> _Work item_
What you return must be the lines of the data that hold the word "Tribunal".
**** Data ****
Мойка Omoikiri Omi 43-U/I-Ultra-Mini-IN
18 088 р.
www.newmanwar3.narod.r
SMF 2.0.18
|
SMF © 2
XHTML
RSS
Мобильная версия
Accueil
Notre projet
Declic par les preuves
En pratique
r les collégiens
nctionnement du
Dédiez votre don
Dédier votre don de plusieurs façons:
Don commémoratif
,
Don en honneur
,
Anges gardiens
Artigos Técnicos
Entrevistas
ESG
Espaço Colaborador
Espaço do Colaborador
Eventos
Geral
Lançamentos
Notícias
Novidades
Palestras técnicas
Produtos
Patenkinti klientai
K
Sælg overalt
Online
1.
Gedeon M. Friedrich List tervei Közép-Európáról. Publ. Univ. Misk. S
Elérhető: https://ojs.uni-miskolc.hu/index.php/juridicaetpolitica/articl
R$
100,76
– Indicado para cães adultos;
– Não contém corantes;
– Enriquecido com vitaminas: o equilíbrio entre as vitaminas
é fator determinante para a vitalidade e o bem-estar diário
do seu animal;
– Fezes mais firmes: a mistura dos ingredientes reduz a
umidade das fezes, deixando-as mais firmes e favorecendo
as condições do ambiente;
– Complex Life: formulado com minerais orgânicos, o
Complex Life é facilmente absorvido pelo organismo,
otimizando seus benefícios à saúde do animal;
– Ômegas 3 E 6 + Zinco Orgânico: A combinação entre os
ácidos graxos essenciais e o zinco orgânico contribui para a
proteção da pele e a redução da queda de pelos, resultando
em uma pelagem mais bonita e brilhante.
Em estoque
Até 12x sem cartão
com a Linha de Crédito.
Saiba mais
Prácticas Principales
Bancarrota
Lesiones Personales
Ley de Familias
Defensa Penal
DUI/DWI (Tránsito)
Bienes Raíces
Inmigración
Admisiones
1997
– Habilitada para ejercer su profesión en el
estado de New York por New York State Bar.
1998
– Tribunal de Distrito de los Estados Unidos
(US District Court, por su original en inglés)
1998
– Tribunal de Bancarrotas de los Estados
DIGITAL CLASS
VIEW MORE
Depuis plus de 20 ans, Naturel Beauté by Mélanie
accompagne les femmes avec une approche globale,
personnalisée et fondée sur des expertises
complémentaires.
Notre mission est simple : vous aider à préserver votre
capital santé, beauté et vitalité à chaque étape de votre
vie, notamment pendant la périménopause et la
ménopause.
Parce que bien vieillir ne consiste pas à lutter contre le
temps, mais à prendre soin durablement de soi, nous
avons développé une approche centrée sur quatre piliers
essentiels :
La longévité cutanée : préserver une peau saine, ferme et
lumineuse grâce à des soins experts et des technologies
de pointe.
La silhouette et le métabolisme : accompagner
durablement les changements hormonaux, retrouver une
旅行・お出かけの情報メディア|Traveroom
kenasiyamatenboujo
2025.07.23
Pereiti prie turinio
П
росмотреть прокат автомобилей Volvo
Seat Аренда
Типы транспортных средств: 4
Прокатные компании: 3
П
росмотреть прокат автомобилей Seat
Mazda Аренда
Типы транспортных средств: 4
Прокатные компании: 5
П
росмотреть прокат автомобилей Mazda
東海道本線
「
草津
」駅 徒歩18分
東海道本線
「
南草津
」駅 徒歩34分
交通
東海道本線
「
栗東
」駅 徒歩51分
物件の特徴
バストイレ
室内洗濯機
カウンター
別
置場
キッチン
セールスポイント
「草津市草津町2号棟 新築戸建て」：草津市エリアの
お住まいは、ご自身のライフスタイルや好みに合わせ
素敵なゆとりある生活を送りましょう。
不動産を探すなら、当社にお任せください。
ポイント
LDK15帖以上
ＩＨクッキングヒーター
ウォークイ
****
> _Answer space_
– Tribunal de Distrito de los Estados Unidos
– Tribunal de Bancarrotas de los Estados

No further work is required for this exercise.